Supplied records: Begin

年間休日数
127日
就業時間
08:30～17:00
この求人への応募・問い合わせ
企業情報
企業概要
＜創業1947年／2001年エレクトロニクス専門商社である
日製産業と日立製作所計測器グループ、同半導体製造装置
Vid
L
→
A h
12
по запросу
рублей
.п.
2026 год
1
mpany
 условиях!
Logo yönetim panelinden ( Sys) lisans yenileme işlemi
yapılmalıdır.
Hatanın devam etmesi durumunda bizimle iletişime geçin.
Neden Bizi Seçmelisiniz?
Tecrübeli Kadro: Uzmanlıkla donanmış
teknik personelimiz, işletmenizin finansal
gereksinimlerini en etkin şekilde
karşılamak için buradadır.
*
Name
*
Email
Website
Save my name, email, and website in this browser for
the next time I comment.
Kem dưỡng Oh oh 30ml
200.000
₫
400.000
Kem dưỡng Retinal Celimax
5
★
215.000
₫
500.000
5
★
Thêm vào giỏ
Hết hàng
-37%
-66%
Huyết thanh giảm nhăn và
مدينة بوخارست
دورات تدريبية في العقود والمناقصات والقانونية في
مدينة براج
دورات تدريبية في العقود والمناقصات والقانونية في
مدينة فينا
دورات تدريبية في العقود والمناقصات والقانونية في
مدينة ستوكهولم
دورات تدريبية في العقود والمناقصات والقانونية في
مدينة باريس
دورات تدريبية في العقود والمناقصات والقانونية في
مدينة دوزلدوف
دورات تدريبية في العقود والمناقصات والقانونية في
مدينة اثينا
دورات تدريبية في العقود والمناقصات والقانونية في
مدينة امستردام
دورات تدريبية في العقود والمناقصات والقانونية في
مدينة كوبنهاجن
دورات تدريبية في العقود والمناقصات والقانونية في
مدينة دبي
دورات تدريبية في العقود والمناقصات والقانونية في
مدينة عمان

Supplied records: End

→ **Required action**
Print every record above exactly as it was given.

→ **Exercise solution**
年間休日数
127日
就業時間
08:30～17:00
この求人への応募・問い合わせ
企業情報
企業概要
＜創業1947年／2001年エレクトロニクス専門商社である
日製産業と日立製作所計測器グループ、同半導体製造装置
Vid
L
→
A h
12
по запросу
рублей
.п.
2026 год
1
mpany
 условиях!
Logo yönetim panelinden ( Sys) lisans yenileme işlemi
yapılmalıdır.
Hatanın devam etmesi durumunda bizimle iletişime geçin.
Neden Bizi Seçmelisiniz?
Tecrübeli Kadro: Uzmanlıkla donanmış
teknik personelimiz, işletmenizin finansal
gereksinimlerini en etkin şekilde
karşılamak için buradadır.
*
Name
*
Email
Website
Save my name, email, and website in this browser for
the next time I comment.
Kem dưỡng Oh oh 30ml
200.000
₫
400.000
Kem dưỡng Retinal Celimax
5
★
215.000
₫
500.000
5
★
Thêm vào giỏ
Hết hàng
-37%
-66%
Huyết thanh giảm nhăn và
مدينة بوخارست
دورات تدريبية في العقود والمناقصات والقانونية في
مدينة براج
دورات تدريبية في العقود والمناقصات والقانونية في
مدينة فينا
دورات تدريبية في العقود والمناقصات والقانونية في
مدينة ستوكهولم
دورات تدريبية في العقود والمناقصات والقانونية في
مدينة باريس
دورات تدريبية في العقود والمناقصات والقانونية في
مدينة دوزلدوف
دورات تدريبية في العقود والمناقصات والقانونية في
مدينة اثينا
دورات تدريبية في العقود والمناقصات والقانونية في
مدينة امستردام
دورات تدريبية في العقود والمناقصات والقانونية في
مدينة كوبنهاجن
دورات تدريبية في العقود والمناقصات والقانونية في
مدينة دبي
دورات تدريبية في العقود والمناقصات والقانونية في
مدينة عمان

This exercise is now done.